### PROBLEM TO SOLVE
Where a line of the entries holds the string "stnosti", copy that line.

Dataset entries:
[Start of section]
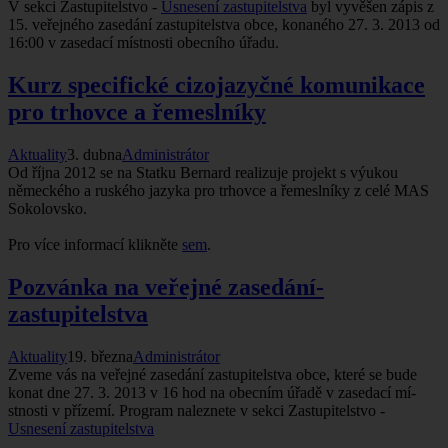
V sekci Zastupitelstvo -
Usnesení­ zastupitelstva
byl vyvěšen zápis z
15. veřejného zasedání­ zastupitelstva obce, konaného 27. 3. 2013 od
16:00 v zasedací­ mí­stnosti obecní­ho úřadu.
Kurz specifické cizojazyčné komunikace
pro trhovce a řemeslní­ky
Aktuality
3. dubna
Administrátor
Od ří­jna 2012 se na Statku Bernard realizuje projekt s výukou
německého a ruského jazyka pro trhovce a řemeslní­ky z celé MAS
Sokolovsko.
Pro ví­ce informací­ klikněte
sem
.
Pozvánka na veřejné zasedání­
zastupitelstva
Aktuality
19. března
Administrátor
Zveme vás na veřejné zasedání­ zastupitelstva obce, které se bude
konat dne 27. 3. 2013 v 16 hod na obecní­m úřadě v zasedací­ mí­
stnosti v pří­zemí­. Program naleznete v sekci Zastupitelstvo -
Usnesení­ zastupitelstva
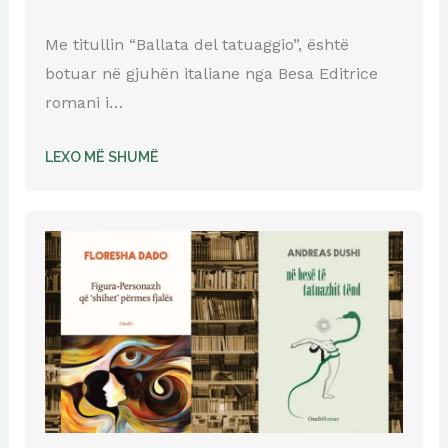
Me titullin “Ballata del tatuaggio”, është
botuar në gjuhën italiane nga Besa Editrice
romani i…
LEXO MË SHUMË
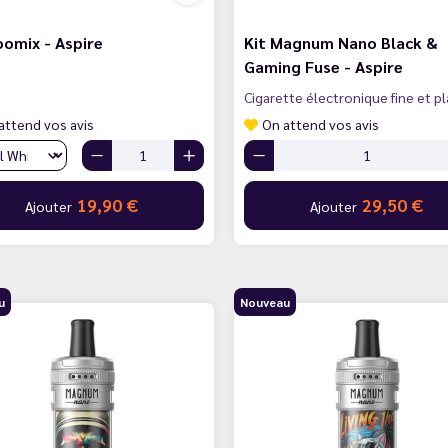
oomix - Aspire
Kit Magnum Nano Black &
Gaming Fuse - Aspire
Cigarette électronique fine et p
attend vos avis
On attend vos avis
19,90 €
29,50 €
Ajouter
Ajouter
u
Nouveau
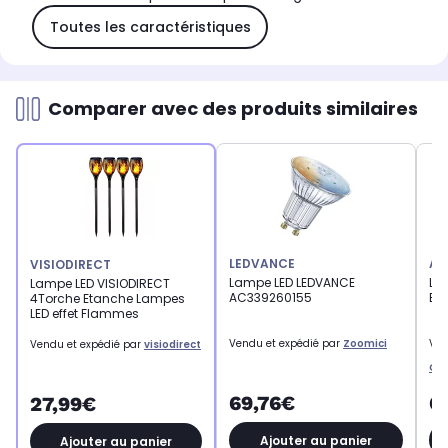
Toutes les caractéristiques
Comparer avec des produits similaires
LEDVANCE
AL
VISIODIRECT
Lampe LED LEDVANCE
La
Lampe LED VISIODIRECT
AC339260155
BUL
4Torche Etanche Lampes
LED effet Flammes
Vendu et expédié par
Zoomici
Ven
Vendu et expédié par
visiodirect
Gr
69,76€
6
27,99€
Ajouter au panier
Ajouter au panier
[End of section]
### FINISHED EXERCISE
16:00 v zasedací­ mí­stnosti obecní­ho úřadu.
stnosti v pří­zemí­. Program naleznete v sekci Zastupitelstvo -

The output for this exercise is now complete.